It’s no mean feat keeping an independent film festival up and running in these economic times. With arts budgets slashed, bodies like the UK Film Council being abolished and private sponsors tightening their belts, it’s a wonder such events still exist.
But it takes something more than a financial crisis to dampen the spirits of Tongues on Fire, the London Asian Film festival which kicked off in London on 18th March 2011. Now in its 13th year, the annual celebration offers an eclectic mix of films, stimulating interviews, master classes and annual short film competition – something for every film buff.
Back in 1999 I was given the opportunity to work on the very first festival by its co-founder Dr Pushpinder Chowdhury. As festival director it was her brainchild to create a showcase that celebrated the achievements of Asian women in cinema. By letting young British Asian women like me get involved it was a way for us to learn about filmmaking from a female point of view and also inspire and expose the wider community to a whole new world of cinema.
Thirteen years down the line Dr Chowdhury continues to champion the cause in her own quiet, unassuming way. Volunteers like me may have come and gone but we’ve always been welcomed back and supported the festival, watching it develop from its original female focus to one that has looked at Bollywood and beyond. Seeing our own films included in the programme has also been part of the experience.
While it may be small and less commercially ambitious compared to other South Asian or female oriented film festivals that have popped up in the UK in recent years, Tongues On Fire fully deserves the attention it receives. Besides providing a platform for new filmmakers to showcase their productions and engage with industry folk, the festival has also enables audiences to meet accomplished figures from the film fraternity.
From Mira Nair, Gurinder Chadha, Deep Mehta and Meera Syal to Nandita Das, Kiron Kher, Jaya and Abhishek Bachchan, many famous names have passed through the Tongues On Fire hall of fame. And this year is no different.

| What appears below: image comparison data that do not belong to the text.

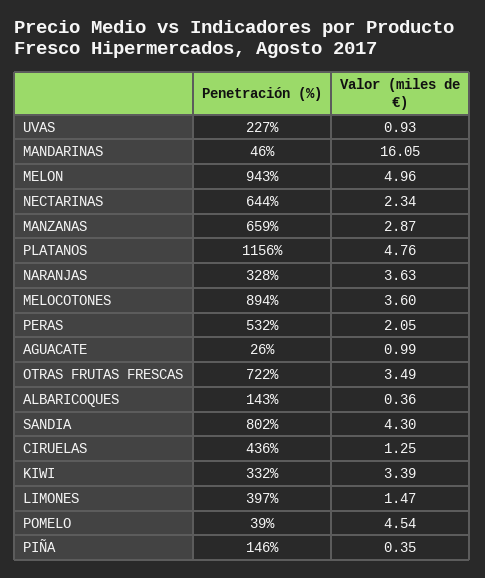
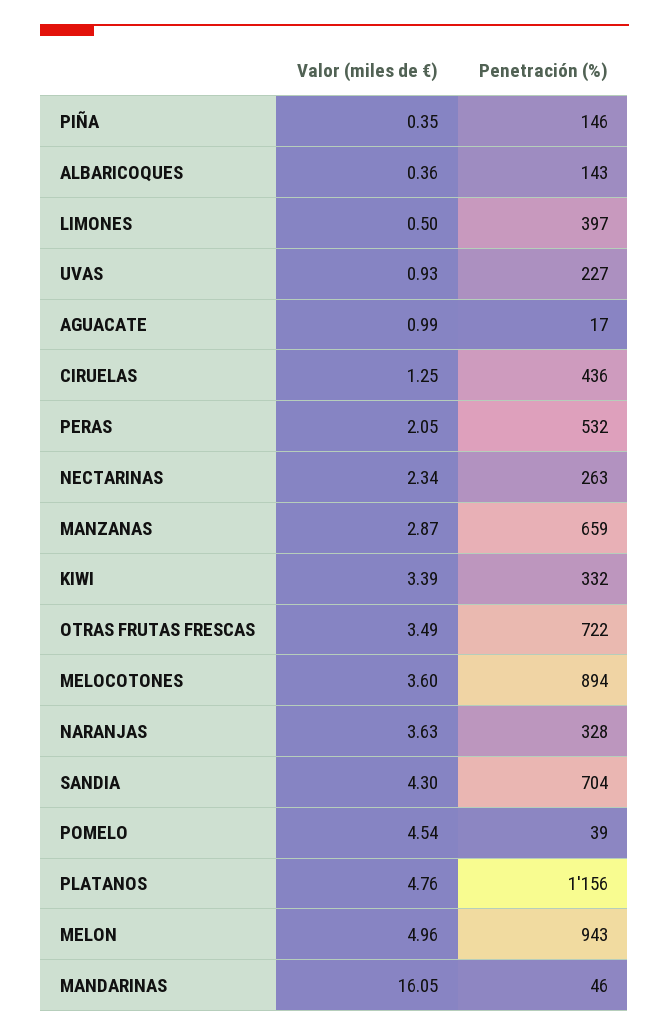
  {
    "Penetración (%)": {
      "UVAS": 227,
      "MANDARINAS": 46,
      "MELON": 943,
-     "NECTARINAS": 644,
+     "NECTARINAS": 263,
      "MANZANAS": 659,
      "PLATANOS": 1156,
      "NARANJAS": 328,
      "MELOCOTONES": 894,
      "PERAS": 532,
-     "AGUACATE": 26,
+     "AGUACATE": 17,
      "OTRAS FRUTAS FRESCAS": 722,
      "ALBARICOQUES": 143,
-     "SANDIA": 802,
+     "SANDIA": 704,
      "CIRUELAS": 436,
      "KIWI": 332,
      "LIMONES": 397,
      "POMELO": 39,
      "PIÑA": 146
    },
    "Valor (miles de €)": {
      "UVAS": 0.93,
      "MANDARINAS": 16.05,
      "MELON": 4.96,
      "NECTARINAS": 2.34,
      "MANZANAS": 2.87,
      "PLATANOS": 4.76,
      "NARANJAS": 3.63,
      "MELOCOTONES": 3.6,
      "PERAS": 2.05,
      "AGUACATE": 0.99,
      "OTRAS FRUTAS FRESCAS": 3.49,
      "ALBARICOQUES": 0.36,
      "SANDIA": 4.3,
      "CIRUELAS": 1.25,
      "KIWI": 3.39,
-     "LIMONES": 1.47,
+     "LIMONES": 0.5,
      "POMELO": 4.54,
      "PIÑA": 0.35
    }
  }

Amongst experienced Indian actors like Juhi Chawla, Sanjay Suri and Gandhi’s Oscar winning costume designer Bhanu Athaiya are rising stars like Anusha Rizvi, director of the critically lauded satire Peepli Live, and talented Indo-American actor Ajay Naidu who presents his directorial debut, Ashes.
The tendency for South Asian filmmakers to tackle heavy subject matters such as honour killings (Land, Gold, Women), terrorism (Khuda Kushi), sexuality (Pankh, Mr Brother Nikhil) and female exploitation (Woman From The East, Pink Saris) is evident in this year’s film selection. But that doesn’t mean there aren’t any lighter gems on offer. Amongst these is Dilip Mehta’s Canadian culinary comedy Cooking with Stella, and New York based rom-com When Harry Tries To Marry. For those curious about regional language films there are Marathi (Jogwa) and Tamil films (Natural Selection, Thittakudi, Varnam) to be watched.
Anyone interested in finding out how social media can be used to fund and produce films may be interested in Onir’s I Am, a feature consisting four thematically cohesive stories that address the issues and dilemmas facing modern Indians. Described by its producer and lead actor, Sanjay Suri, as Indian’s first “crowd sourced” film, the use of Facebook and Twitter to find finance is a contemporary example of true independent filmmaking.
As Suri rightly pointed out when speaking at the opening night gala screening of I Am, only a handful of lucky Indian actors like Amitabh Bachchan believe Bollywood is recession proof. For the vast majority of actor/producers like him, it’s a contact struggle to make films that are out of the norm or ‘hatke’ to use Hindi film jargon.
So before you rush off and watch yet another brainless Hollywood comic book caper or hold out for the next big Bollywood release, why not lend your support to independent filmmakers and give the London Asian film Festival a try. It could just spark a fire within you.